1898-03-16

AUBREY BEARDSLEY, English illustrator and author, died (b: 1872): Aubrey Beardsley was the most controversial artist of the Art Nouveau era, renowned for his dark and perverse images and the grotesque erotica, which were the main themes of his later work. Some of his drawings, inspired by Japanese shunga, featured enormous genitalia. His most famous erotic illustrations were on themes of history and mythology, including his illustrations for Aristophanes’ Lysistrata and Oscar Wilde’s Salome.

Beardsley was a public character as well as a private eccentric. He said, “I have one aim—the grotesque. If I am not grotesque I am nothing.” Wilde said he had “a face like a silver hatchet, and grass green hair.” Beardsley was meticulous about his attire: dove-grey suits, hats, ties; yellow gloves. He would appear at his publisher’s in a morning coat and patent leather pumps.

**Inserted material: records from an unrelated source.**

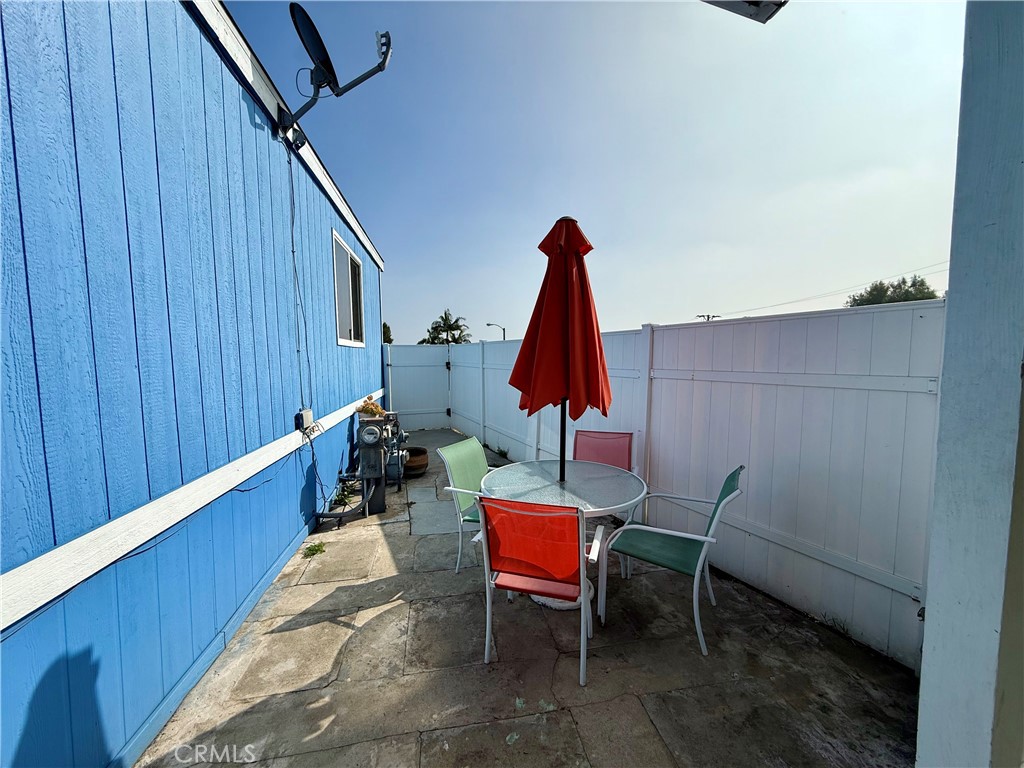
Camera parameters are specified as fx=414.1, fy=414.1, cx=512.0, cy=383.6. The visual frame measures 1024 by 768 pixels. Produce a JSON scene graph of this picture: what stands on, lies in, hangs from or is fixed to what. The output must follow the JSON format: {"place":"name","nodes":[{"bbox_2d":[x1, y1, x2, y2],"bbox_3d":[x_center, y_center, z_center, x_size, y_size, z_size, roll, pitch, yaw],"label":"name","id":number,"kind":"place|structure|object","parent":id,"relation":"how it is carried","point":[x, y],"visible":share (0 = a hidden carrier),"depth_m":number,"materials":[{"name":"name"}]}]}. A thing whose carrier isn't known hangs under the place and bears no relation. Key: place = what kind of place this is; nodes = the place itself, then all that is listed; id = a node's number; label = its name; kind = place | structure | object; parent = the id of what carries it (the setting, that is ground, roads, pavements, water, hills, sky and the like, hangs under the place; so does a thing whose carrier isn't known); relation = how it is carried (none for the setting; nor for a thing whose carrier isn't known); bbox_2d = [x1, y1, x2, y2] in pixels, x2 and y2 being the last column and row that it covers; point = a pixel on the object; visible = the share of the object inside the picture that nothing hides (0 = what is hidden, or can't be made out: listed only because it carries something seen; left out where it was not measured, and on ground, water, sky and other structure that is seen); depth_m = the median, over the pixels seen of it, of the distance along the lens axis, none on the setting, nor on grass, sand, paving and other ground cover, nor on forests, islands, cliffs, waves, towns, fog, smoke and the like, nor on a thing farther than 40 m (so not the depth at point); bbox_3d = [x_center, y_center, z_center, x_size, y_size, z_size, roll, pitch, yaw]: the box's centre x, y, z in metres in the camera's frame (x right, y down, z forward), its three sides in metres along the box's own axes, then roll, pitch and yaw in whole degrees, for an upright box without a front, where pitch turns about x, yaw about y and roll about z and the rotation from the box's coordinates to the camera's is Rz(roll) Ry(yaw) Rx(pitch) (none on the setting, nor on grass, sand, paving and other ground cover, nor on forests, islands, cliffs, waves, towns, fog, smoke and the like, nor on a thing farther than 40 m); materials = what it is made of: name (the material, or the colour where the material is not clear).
{"place":"outdoors","nodes":[
{"label":"outdoors","id":0,"kind":"place"},
{"bbox_2d":[0,0,387,767],"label":"blue building","id":1,"kind":"structure","parent":0,"point":[255,579],"depth_m":1.70,"materials":[{"name":"blue paint"}]},
{"bbox_2d":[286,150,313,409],"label":"cable","id":2,"kind":"object","parent":1,"relation":"attached to","point":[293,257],"visible":0.95,"depth_m":3.33,"materials":[{"name":"grey plastic"}]},
{"bbox_2d":[296,407,313,432],"bbox_3d":[-1.678,0.294,3.369,0.082,0.171,0.183,-1,5,-10],"label":"electrical box","id":3,"kind":"object","parent":1,"relation":"attached to","point":[306,411],"visible":0.89,"depth_m":3.31,"materials":[{"name":"beige plastic"}]},
{"bbox_2d":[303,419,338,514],"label":"cable","id":4,"kind":"object","parent":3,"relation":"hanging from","point":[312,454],"visible":0.93,"depth_m":3.69,"materials":[{"name":"plastic"}]},
{"bbox_2d":[276,9,391,147],"bbox_3d":[-1.320,-2.116,2.933,0.695,0.727,0.716,-4,6,-39],"label":"satellite dish","id":5,"kind":"object","parent":1,"relation":"attached to","point":[310,31],"visible":0.98,"depth_m":2.89,"materials":[{"name":"black metal"}]},
{"bbox_2d":[332,231,366,346],"bbox_3d":[-1.896,-0.966,4.689,0.149,1.205,1.406,-1,5,-10],"label":"window","id":6,"kind":"structure","parent":1,"relation":"in","point":[348,254],"depth_m":4.82,"materials":[{"name":"white"}]},
{"bbox_2d":[139,435,922,767],"label":"stone patio","id":7,"kind":"structure","parent":0,"point":[548,721],"materials":[{"name":"grey stone"}]},
{"bbox_2d":[302,541,326,558],"bbox_3d":[-1.546,1.293,3.229,0.206,0.088,0.239,-1,5,-10],"label":"weed","id":8,"kind":"object","parent":7,"relation":"in","point":[316,549],"visible":0.89,"depth_m":3.23,"materials":[{"name":"green plant"}]},
{"bbox_2d":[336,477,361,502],"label":"weed","id":9,"kind":"object","parent":7,"relation":"on","point":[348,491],"visible":0.53,"depth_m":4.40,"materials":[{"name":"green plant"}]},
{"bbox_2d":[354,411,400,515],"bbox_3d":[-1.367,0.772,4.207,0.466,0.977,0.569,-1,5,-10],"label":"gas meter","id":10,"kind":"object","parent":7,"relation":"on","point":[372,429],"visible":0.91,"depth_m":4.06,"materials":[{"name":"grey metal"}]},
{"bbox_2d":[313,481,369,526],"bbox_3d":[-1.577,1.084,3.929,0.386,0.373,0.489,2,5,23],"label":"pipe","id":11,"kind":"object","parent":10,"relation":"attached to","point":[346,513],"visible":0.87,"depth_m":3.84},
{"bbox_2d":[356,395,385,418],"bbox_3d":[-1.498,0.248,4.415,0.316,0.231,0.307,-1,5,-10],"label":"potted plant","id":12,"kind":"object","parent":10,"relation":"on","point":[369,409],"visible":0.75,"depth_m":4.36,"materials":[{"name":"plant"}]},
{"bbox_2d":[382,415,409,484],"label":"gas meter","id":13,"kind":"object","parent":7,"relation":"on","point":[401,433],"visible":0.65,"depth_m":4.93,"materials":[{"name":"metal"}]},
{"bbox_2d":[404,446,428,477],"bbox_3d":[-1.271,1.015,5.340,0.407,0.306,0.423,-1,5,-10],"label":"pot","id":14,"kind":"object","parent":7,"relation":"on","point":[418,465],"visible":0.75,"depth_m":5.21,"materials":[{"name":"brown ceramic"}]},
{"bbox_2d":[437,436,494,574],"bbox_3d":[-0.137,0.889,3.002,0.648,0.894,0.558,3,6,28],"label":"patio chair","id":15,"kind":"object","parent":7,"relation":"on","point":[452,452],"visible":0.55,"depth_m":2.97,"materials":[{"name":"green fabric"}]},
{"bbox_2d":[471,495,604,687],"bbox_3d":[0.151,0.959,2.173,0.576,0.888,0.675,2,5,18],"label":"patio chair","id":16,"kind":"object","parent":7,"relation":"on","point":[503,564],"visible":0.98,"depth_m":1.97,"materials":[{"name":"red fabric"}]},
{"bbox_2d":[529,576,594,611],"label":"umbrella base","id":17,"kind":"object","parent":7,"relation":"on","point":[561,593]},
{"bbox_2d":[486,457,649,619],"bbox_3d":[0.332,1.009,2.692,1.065,0.736,1.075,-1,5,-10],"label":"patio table","id":18,"kind":"object","parent":7,"relation":"on","point":[526,472],"visible":0.7,"depth_m":2.55,"materials":[{"name":"clear glass"}]},
{"bbox_2d":[506,217,612,479],"bbox_3d":[0.305,-0.002,2.673,0.667,2.156,0.674,-1,5,-10],"label":"patio umbrella","id":19,"kind":"object","parent":18,"relation":"in","point":[548,330],"visible":0.94,"depth_m":2.52,"materials":[{"name":"red fabric"}]},
{"bbox_2d":[572,430,634,471],"bbox_3d":[0.682,0.850,3.290,0.538,0.875,0.654,2,5,18],"label":"patio chair","id":20,"kind":"object","parent":7,"relation":"on","point":[581,435],"visible":0.43,"depth_m":3.45,"materials":[{"name":"red fabric"}]},
{"bbox_2d":[379,304,942,668],"bbox_3d":[0.697,0.321,4.378,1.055,1.815,5.631,-1,5,-10],"label":"white fence","id":21,"kind":"object","parent":7,"relation":"on","point":[692,330],"visible":0.72,"depth_m":2.69,"materials":[{"name":"white plastic"}]},
{"bbox_2d":[603,467,744,656],"bbox_3d":[0.937,0.939,2.438,0.662,0.888,0.559,3,6,27],"label":"patio chair","id":22,"kind":"object","parent":7,"relation":"on","point":[730,487],"visible":0.96,"depth_m":2.32,"materials":[{"name":"green fabric"}]},
{"bbox_2d":[223,0,969,337],"label":"sky","id":23,"kind":"structure","parent":0,"point":[641,310],"materials":[{"name":"blue"}]},
{"bbox_2d":[915,0,1023,767],"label":"white post","id":24,"kind":"structure","parent":0,"point":[925,661],"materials":[{"name":"paint"}]},
{"bbox_2d":[702,0,786,23],"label":"roof eave","id":25,"kind":"object","parent":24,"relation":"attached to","point":[753,3],"visible":0.98,"depth_m":1.43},
{"label":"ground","id":26,"kind":"structure","parent":0},
{"bbox_2d":[382,321,392,343],"bbox_3d":[-8.279,-1.728,25.442,2.320,4.231,2.450,-1,5,-10],"label":"tree","id":27,"kind":"object","parent":26,"relation":"on","point":[389,340],"visible":0.21,"depth_m":25.17,"materials":[{"name":"green plant"}]},
{"bbox_2d":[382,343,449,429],"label":"fence gate","id":28,"kind":"structure","parent":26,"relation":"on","point":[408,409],"depth_m":8.25,"materials":[{"name":"white plastic"}]},
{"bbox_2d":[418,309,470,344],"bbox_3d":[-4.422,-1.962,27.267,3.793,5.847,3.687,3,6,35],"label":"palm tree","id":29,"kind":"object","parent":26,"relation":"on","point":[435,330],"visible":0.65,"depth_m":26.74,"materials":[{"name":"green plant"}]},
{"bbox_2d":[486,322,505,340],"bbox_3d":[-1.253,-2.083,30.994,1.556,5.010,0.301,-1,5,-10],"label":"street lamp","id":30,"kind":"object","parent":26,"relation":"on","point":[488,323],"visible":0.49,"depth_m":30.80,"materials":[{"name":"metal"}]},
{"bbox_2d":[695,314,721,320],"bbox_3d":[14.327,-2.490,30.392,1.866,5.265,0.594,-1,5,-10],"label":"utility pole","id":31,"kind":"object","parent":26,"relation":"on","point":[713,317],"visible":0.2,"depth_m":30.16,"materials":[{"name":"brown wood"}]},
{"bbox_2d":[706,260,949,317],"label":"power line","id":32,"kind":"object","parent":31,"relation":"attached to","point":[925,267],"visible":0.82,"depth_m":25.02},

Although Beardsley was aligned with the Gay clique that included Oscar Wilde and other English aesthetes, the details of his sexuality remain in question. He was generally regarded as asexual—which is hardly surprising, considering his chronic illness and his devotion to his work. Speculation about his sexuality include rumors of an incestuous relationship with his elder sister, Mabel, who may have become pregnant by her brother and miscarried.

In December 1896, Beardsley suffered a violent hemorrhage, leaving him in precarious health. By April 1897, a month after his conversion to Roman Catholicism, his deteriorating health prompted a move to the French Riviera. There he died a year later, on March 16, 1898, of tuberculosis at the Cosmopolitan Hotel in Menton, France, attended by his mother and sister. He was 25 years old.